FYI, My deploy file starts with this

input: “data”
input_shape {
dim: 1
dim: 3
dim: 224
dim: 224
}
layer {
name: “conv1/7x7_s2”
type: “Convolution”
bottom: “data”
top: “conv1/7x7_s2”
param {
lr_mult: 1.0
decay_mult: 1.0
}
param {
lr_mult: 2.0
decay_mult: 0.0
}
convolution_param {
num_output: 64
pad: 3
kernel_size: 7
stride: 2
weight_filler {
type: “xavier”
std: 0.10000000149
}
bias_filler {
type: “constant”
value: 0.20000000298
}
}
}
//
// The sample deploy file starts with this
//
name: “GoogleNet”
layer {
name: “data”
type: “Input”
top: “data”
input_param { shape: { dim: 1 dim: 3 dim: 224 dim: 224 } }
}
layer {
name: “conv1/7x7_s2”
type: “Convolution”
bottom: “data”
top: “conv1/7x7_s2”
param {
lr_mult: 1
decay_mult: 1
}
param {
lr_mult: 2
decay_mult: 0
}
convolution_param {
num_output: 64
pad: 3
kernel_size: 7
stride: 2
weight_filler {
type: “xavier”
std: 0.1
}
bias_filler {
type: “constant”
value: 0.2
}
}
}

Well I changed the last layer in the deploy file from

softmax to be the same name as the original prob

before

layer {
name: “softmax”
type: “Softmax”
bottom: “loss3/classifier”
top: “softmax”
}

after

layer {
name: “prob”
type: “Softmax”
bottom: “loss3/classifier”
top: “prob”
}

It gets a bit further but now crashes with the following error

*** Error in `…/bin/sample_classification’: corrupted size vs. prev_size: 0x00007f20580058a0 ***

Since my first post I have watched 3 hours of NVIDIA tutorials and searched the forum, interesting but has not helped.

  • Charles

Hi,

Guess that you are facing a classification problem and run it with our NVDECINFER sample.
Before running the example, please make sure you have modified the sample to fit your custom model:

// Add inference task
std::string inputLayerName = "data";
std::vector<std::string > outputLayerNames(1, "prob");
...

You can find more information in our DeepStream document:
4.2.1.1 Adding a module into the analysis pipeline

Thanks.

Hi,

Thanks for the reply.

I tried that but it is still crashing.

The problem maybe due to a wrong version of libnvinfer.so though.
libdeepstream requires so.3 and my system is using so.4 however
the example in the SDK appears to work with the wrong library version.
I will try and sort that out later.

My Digits model does work with the python example in Digits github repository
it also works with classifier.cpp example in the Caffe github repository.

  • Charles

Hi,

We usually meet this error from EGL related use case.
Could you help us check if this error comes from TensorRT first?

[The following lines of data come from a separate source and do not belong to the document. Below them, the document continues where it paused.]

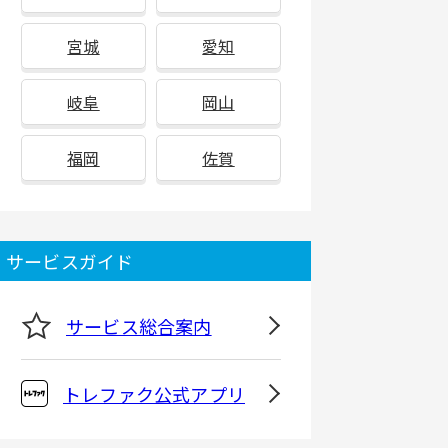
宮城
愛知
岐阜
岡山
福岡
佐賀
サービスガイド
サービス総合案内
トレファク公式アプリ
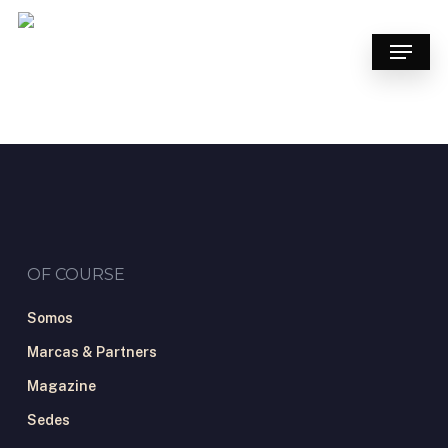
Skip
to
Menu
main
content
OF COURSE
Somos
Marcas & Partners
Magazine
Sedes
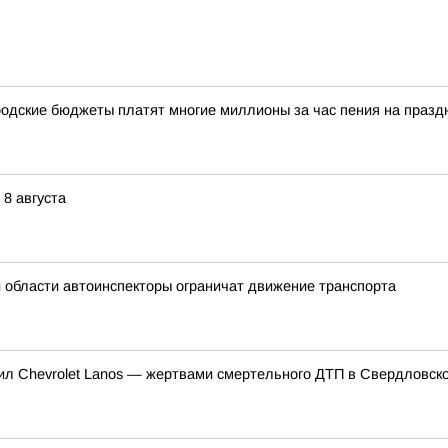
одские бюджеты платят многие миллионы за час пения на празд
8 августа
й области автоинспекторы ограничат движение транспорта
нил Chevrolet Lanos — жертвами смертельного ДТП в Свердловско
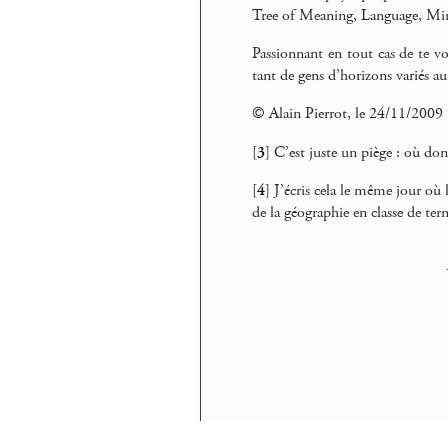
Tree of Meaning, Language, M
Passionnant en tout cas de te v
tant de gens d’horizons variés au
© Alain Pierrot, le 24/11/2009
[
3
]
C’est juste un piège : où don
[
4
]
J’écris cela le même jour où 
de la géographie en classe de term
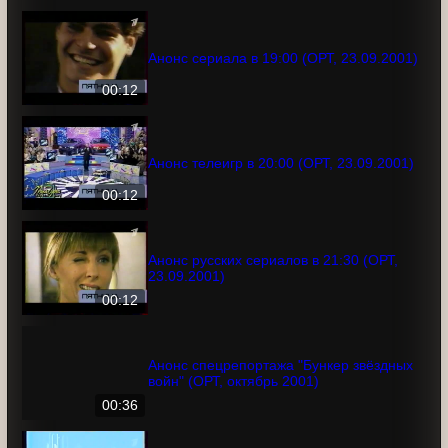
2001)
Анонс сериала в 19:00 (ОРТ,
23.09.2001)
00:12
Анонс телеигр в 20:00 (ОРТ,
23.09.2001)
00:12
Анонс русских сериалов в 21:30 (ОРТ,
23.09.2001)
00:12
Анонс спецрепортажа "Бункер
звёздных войн" (ОРТ, октябрь 2001)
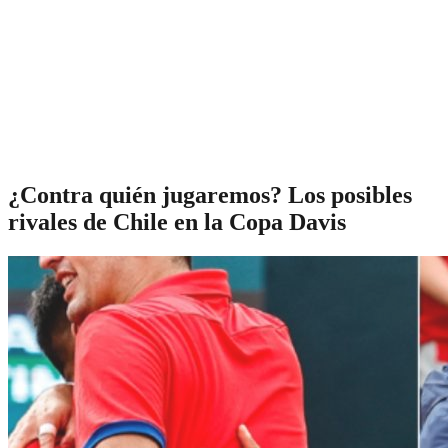
¿Contra quién jugaremos? Los posibles
rivales de Chile en la Copa Davis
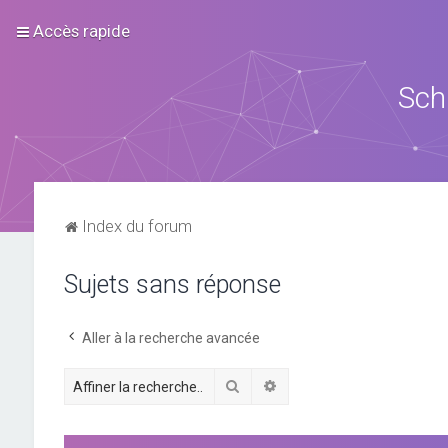
Accès rapide
Sch
Index du forum
Sujets sans réponse
Aller à la recherche avancée
Rechercher
Recherche avancée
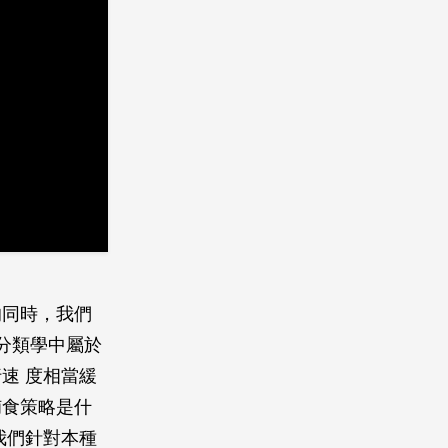
的同時，我們
分類學中屬於
速 度相當緩
捕食策略是什
我們針對本種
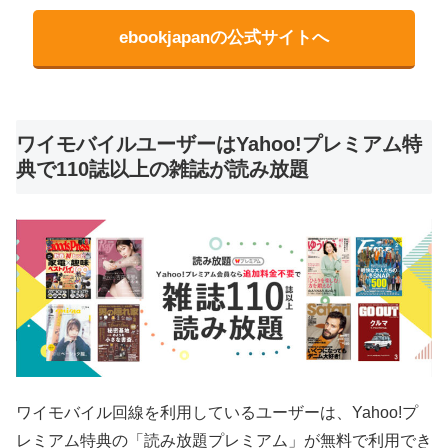
ebookjapanの公式サイトへ
ワイモバイルユーザーはYahoo!プレミアム特
典で110誌以上の雑誌が読み放題
ワイモバイル回線を利用しているユーザーは、Yahoo!プ
レミアム特典の「読み放題プレミアム」が無料で利用でき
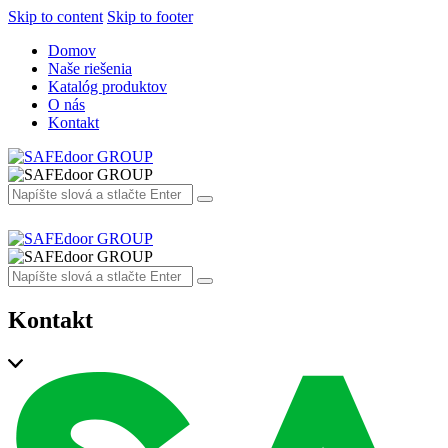
Skip to content
Skip to footer
Domov
Naše riešenia
Katalóg produktov
O nás
Kontakt
Kontakt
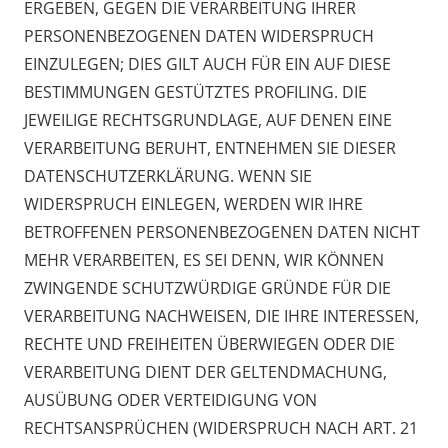
ERGEBEN, GEGEN DIE VERARBEITUNG IHRER
PERSONENBEZOGENEN DATEN WIDERSPRUCH
EINZULEGEN; DIES GILT AUCH FÜR EIN AUF DIESE
BESTIMMUNGEN GESTÜTZTES PROFILING. DIE
JEWEILIGE RECHTSGRUNDLAGE, AUF DENEN EINE
VERARBEITUNG BERUHT, ENTNEHMEN SIE DIESER
DATENSCHUTZERKLÄRUNG. WENN SIE
WIDERSPRUCH EINLEGEN, WERDEN WIR IHRE
BETROFFENEN PERSONENBEZOGENEN DATEN NICHT
MEHR VERARBEITEN, ES SEI DENN, WIR KÖNNEN
ZWINGENDE SCHUTZWÜRDIGE GRÜNDE FÜR DIE
VERARBEITUNG NACHWEISEN, DIE IHRE INTERESSEN,
RECHTE UND FREIHEITEN ÜBERWIEGEN ODER DIE
VERARBEITUNG DIENT DER GELTENDMACHUNG,
AUSÜBUNG ODER VERTEIDIGUNG VON
RECHTSANSPRÜCHEN (WIDERSPRUCH NACH ART. 21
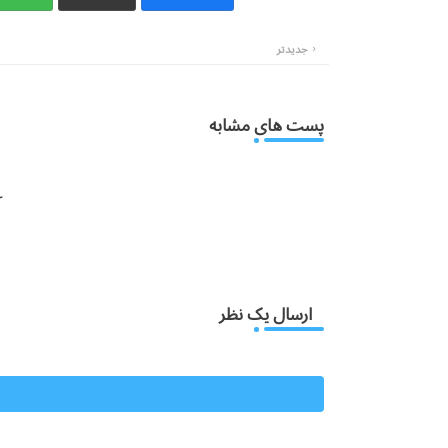
جدیدتر
پست های مشابه
:
ارسال یک نظر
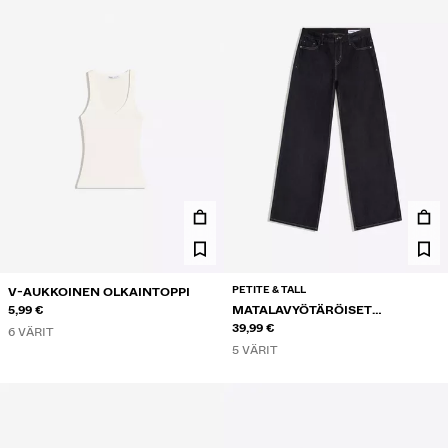
PETITE & TALL
V-AUKKOINEN OLKAINTOPPI
5,99 €
MATALAVYÖTÄRÖISET
LEVEÄLAHKEISET FARKUT
39,99 €
6 VÄRIT
5 VÄRIT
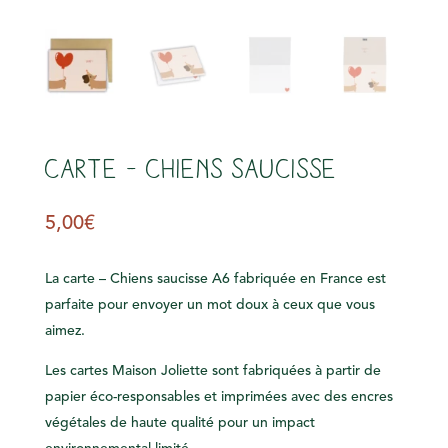
s
Carte – Chiens saucisse
5,00
€
La carte – Chiens saucisse A6 fabriquée en France est
parfaite pour envoyer un mot doux à ceux que vous
aimez.
Les cartes Maison Joliette sont fabriquées à partir de
papier éco-responsables et imprimées avec des encres
végétales de haute qualité pour un impact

cp -r /usr/src/tensorrt/ .
cd tensorrt/samples/
make
cd ../bin/
./giexec --deploy=/path/to/prototxt --output=/name/of/output

Thanks.

I did what you requested but there was no source directory so I just called the binary with
./giexec --deploy=…/…/model/deploy.prototxt --output=softmax

I wasn’t sure about the --output parameter

I got the following result.

deploy: …/…/model/deploy.prototxt
output: softmax
Input “data”: 3x224x224
Output “softmax”: 2x1x1
./giexec: symbol lookup error: /usr/lib/x86_64-linux-gnu/libnvinfer.so.4: undefined symbol: cudnnSetConvolutionGroupCount

I downloaded the .tar file and extracted the giexec example.

When I compile it I have to set cuda to 8.0, it then compiles
but I get the same error as before when I run it.

If I try to compile it with cuda-9.0 I get 2 linking errors.
/usr/lib/gcc/x86_64-linux-gnu/5/…/…/…/x86_64-linux-gnu/libnvinfer.so: undefined reference to cudnnSetConvolutionGroupCount' /usr/lib/gcc/x86_64-linux-gnu/5/../../../x86_64-linux-gnu/libnvinfer.so: undefined reference to cudnnGetConvolutionForwardAlgorithmMaxCount’

I just tried to compile it with cuda-9.1 and it compiles with a couple of warnings saying there is a conflict between using cublas8.0 and cublas 9.1

when I run it I get a core dump.

My computer updated itself recently to cuda-9.1 so I suspect I will have to wait until all the
other things are updated to work with cuda-9.1 rather than trying to set up all the correct versions of the libraries.

  • Charles

Hi,

TensorRT support CUDA 8.0 and CUDA 9.0, but not CUDA 9.1 yet.

Please make sure you have downloaded the corresponding package.
The links are different for the CUDA version.

If you are using Debian installer, it can upgrade TensorRT directly.
If you are with the tarball package, please check this commend to setup CUDA/cuDNN/TensorRT.

Thanks, and please let us know your results.